Images of plotted data
##############################

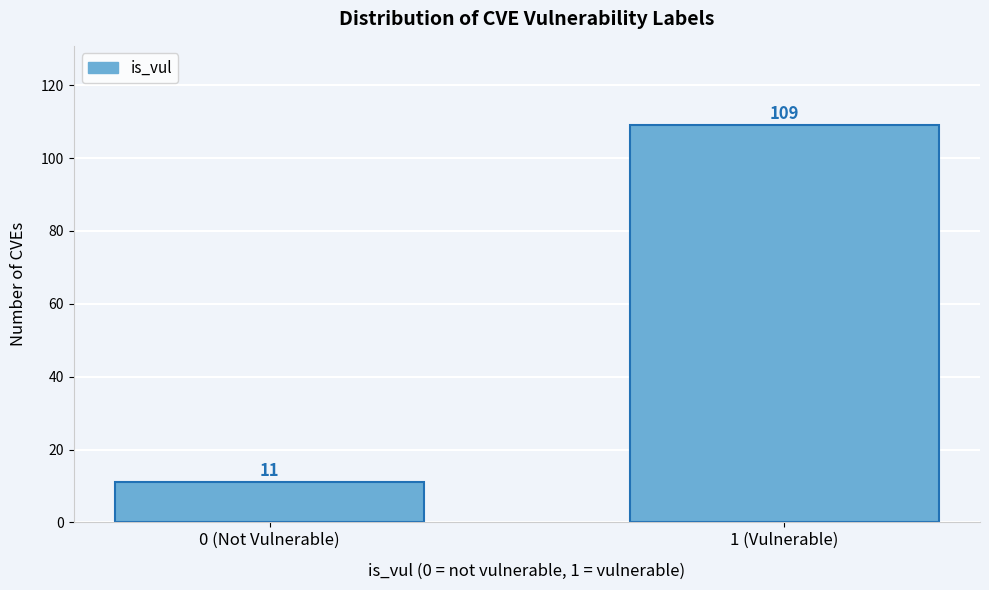

Reading left to right, list all the values displayed in this chart.

11	109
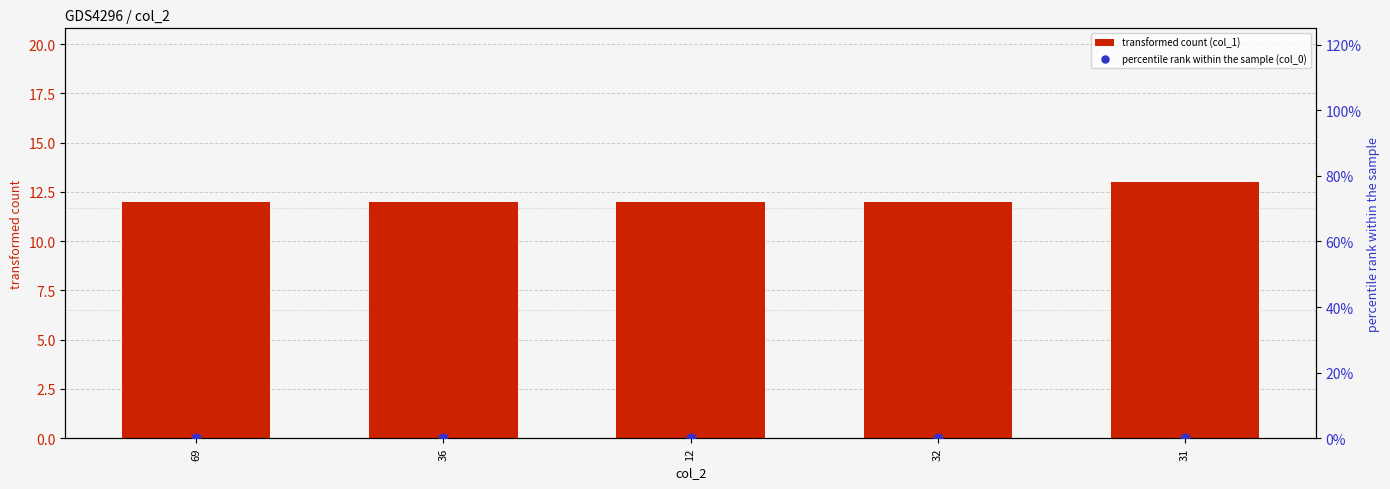

Which series contains the highest Y value?

transformed count (col_1)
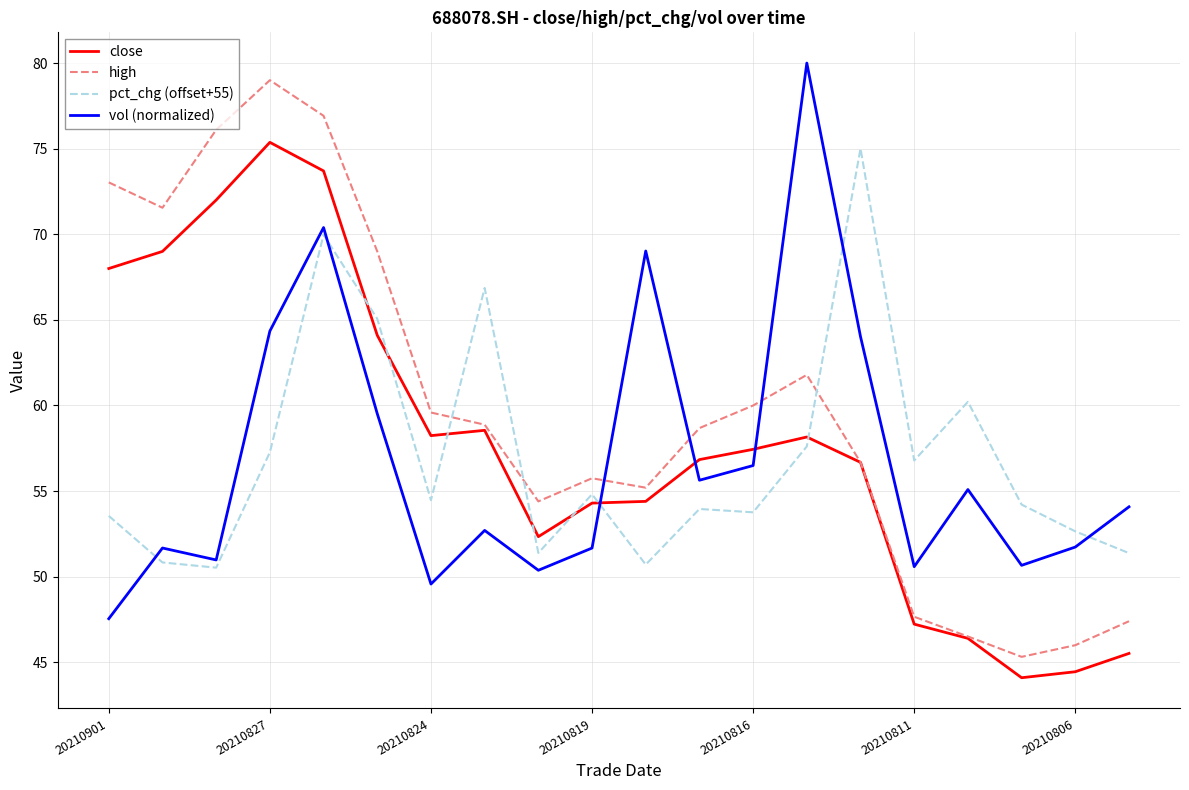

Which series has the largest total across all categories?

high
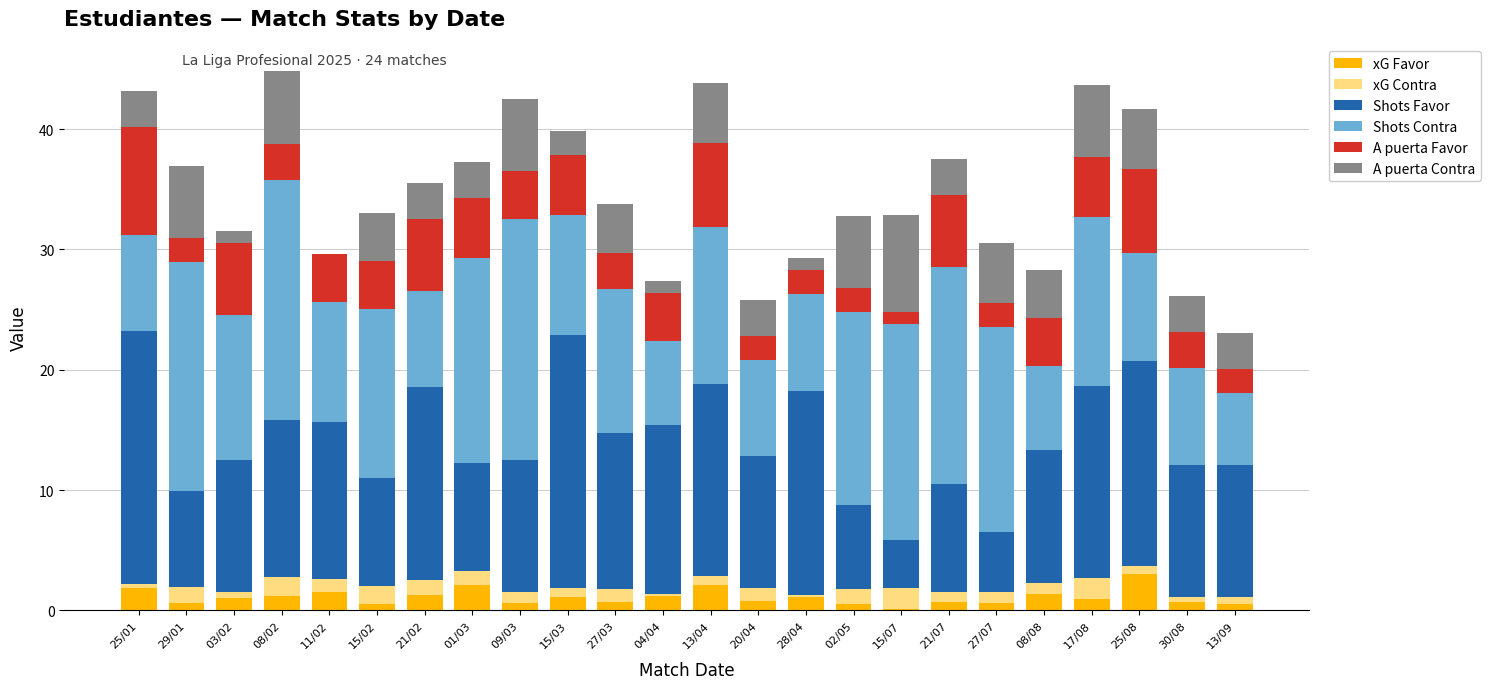

What is the total value across all series at 01/03?

37.3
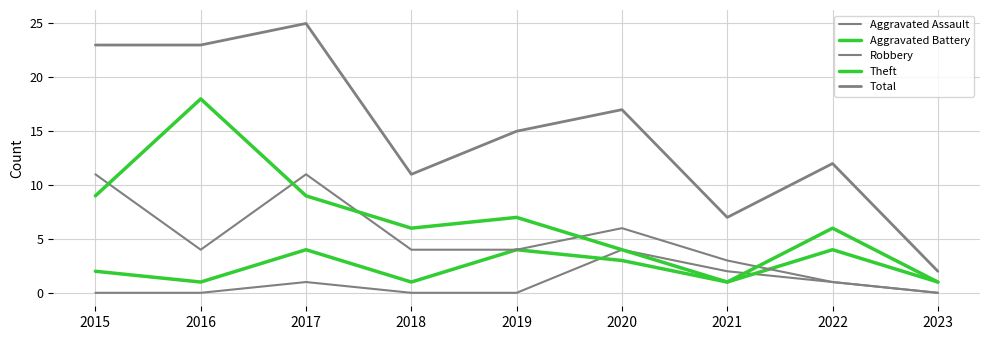

Where is the first local maximum for Total?

2017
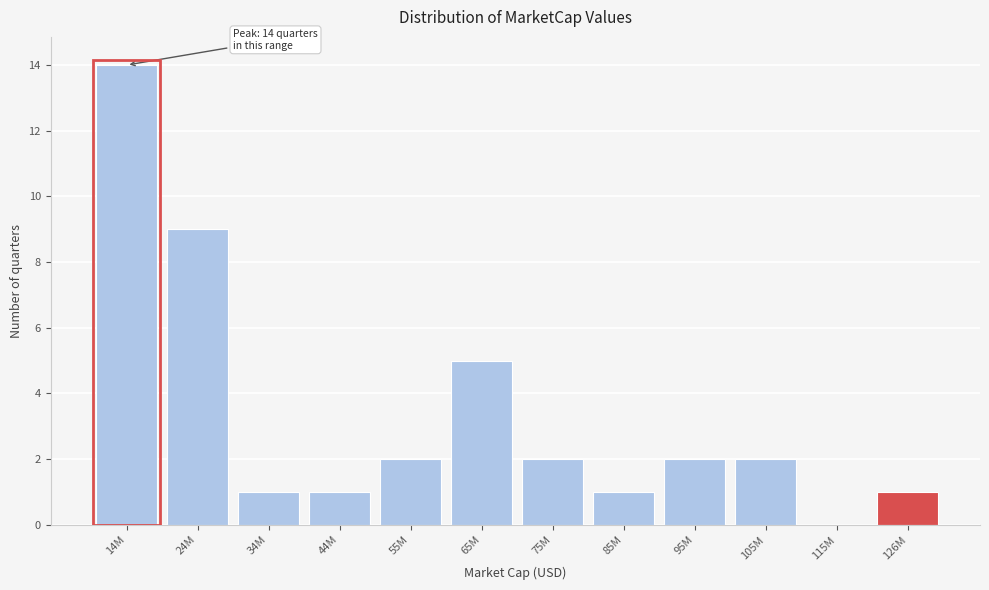

Reading left to right, what are all the values shown in this chart?

14M=14	24M=9	34M=1	44M=1	55M=2	65M=5	75M=2	85M=1	95M=2	105M=2	115M=0	126M=1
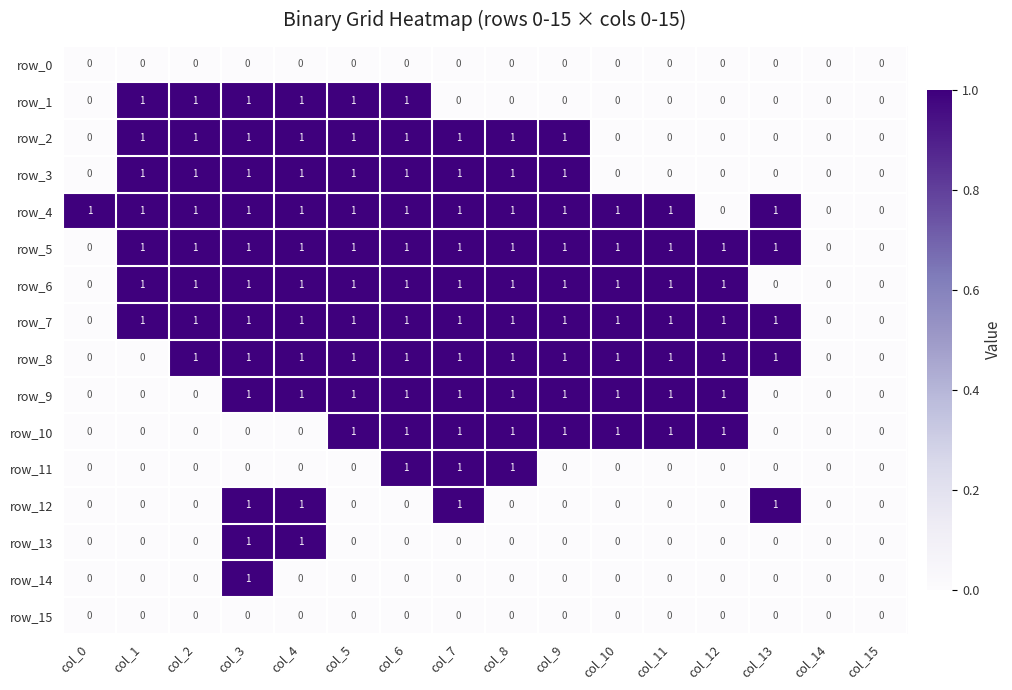

Count the row_1 values in the range 0 to 1.

16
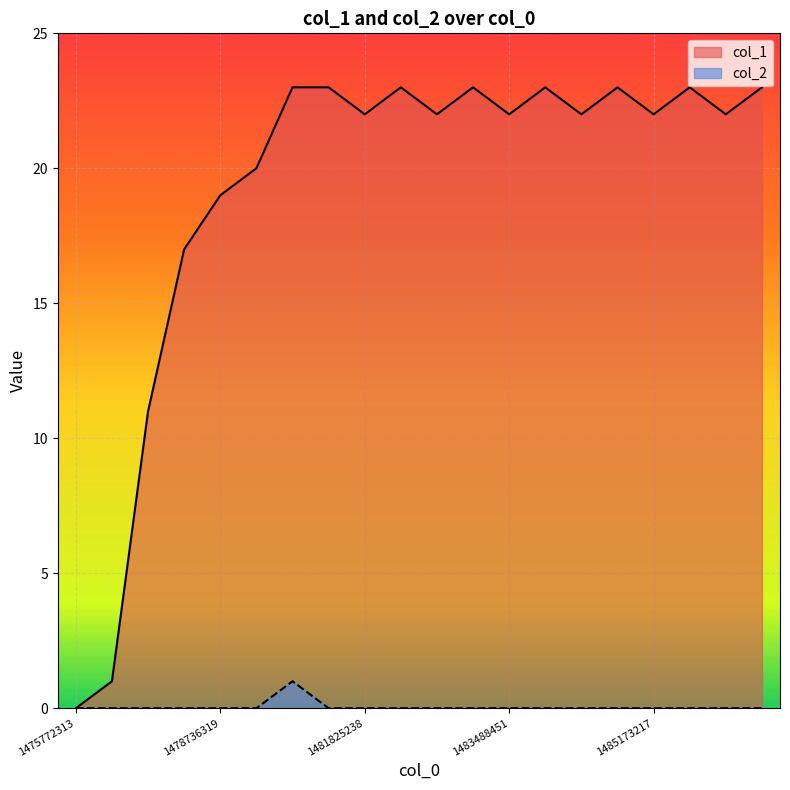

Which series has the largest range (max minus min)?

col_1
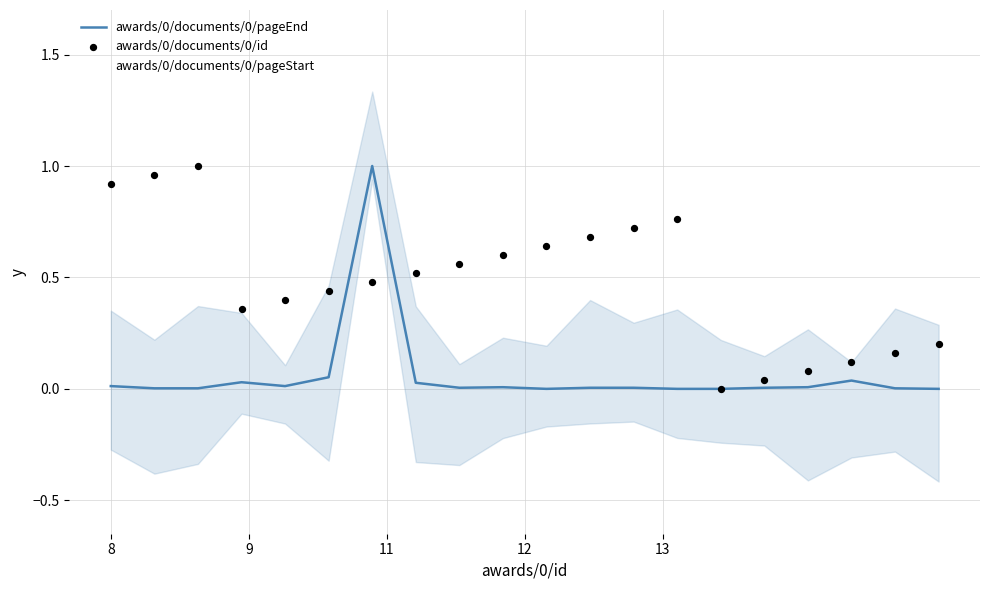

Which series contains the highest Y value?

awards/0/documents/0/pageEnd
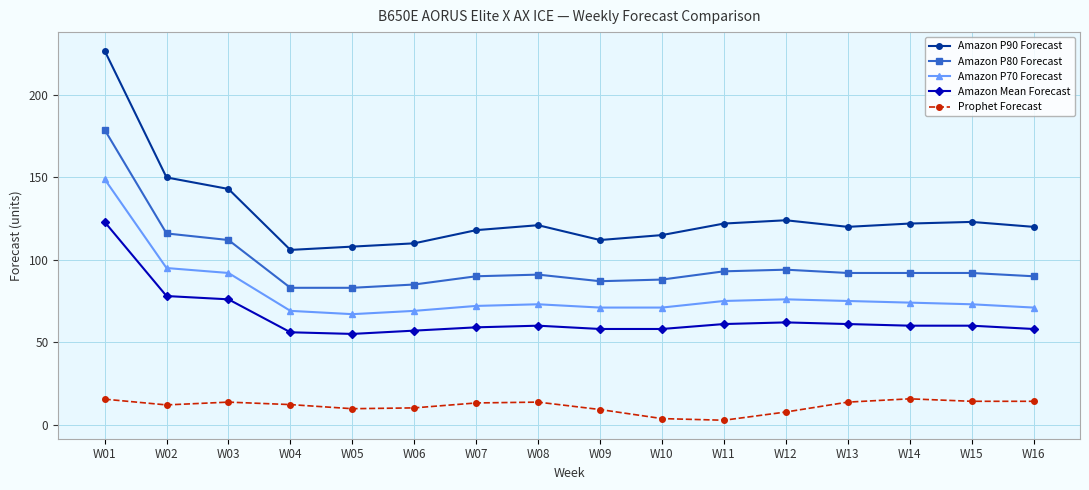

At which label does Amazon P70 Forecast first exceed 73?

W01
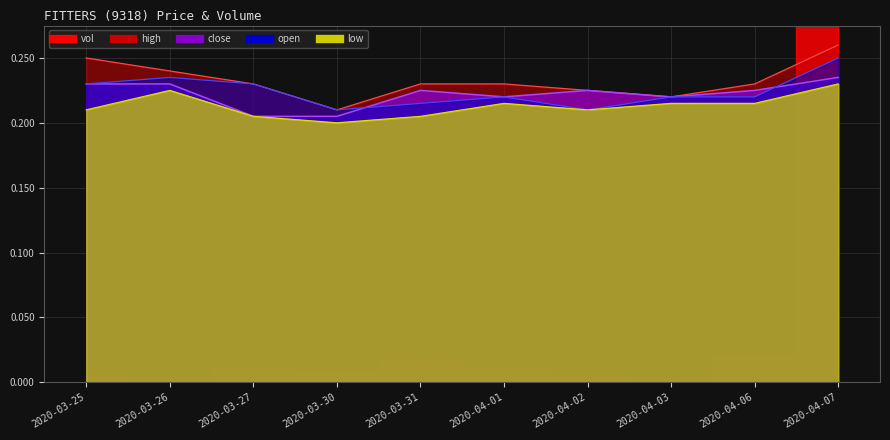

How many high values are between 0 and 1?

10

##############################

* [What the task asks] Which lines in the data above contain the word "across", with case counting? Return each of those lines in full.

* [Exercise output]
Which series has the largest total across all categories?
What is the total value across all series at 01/03?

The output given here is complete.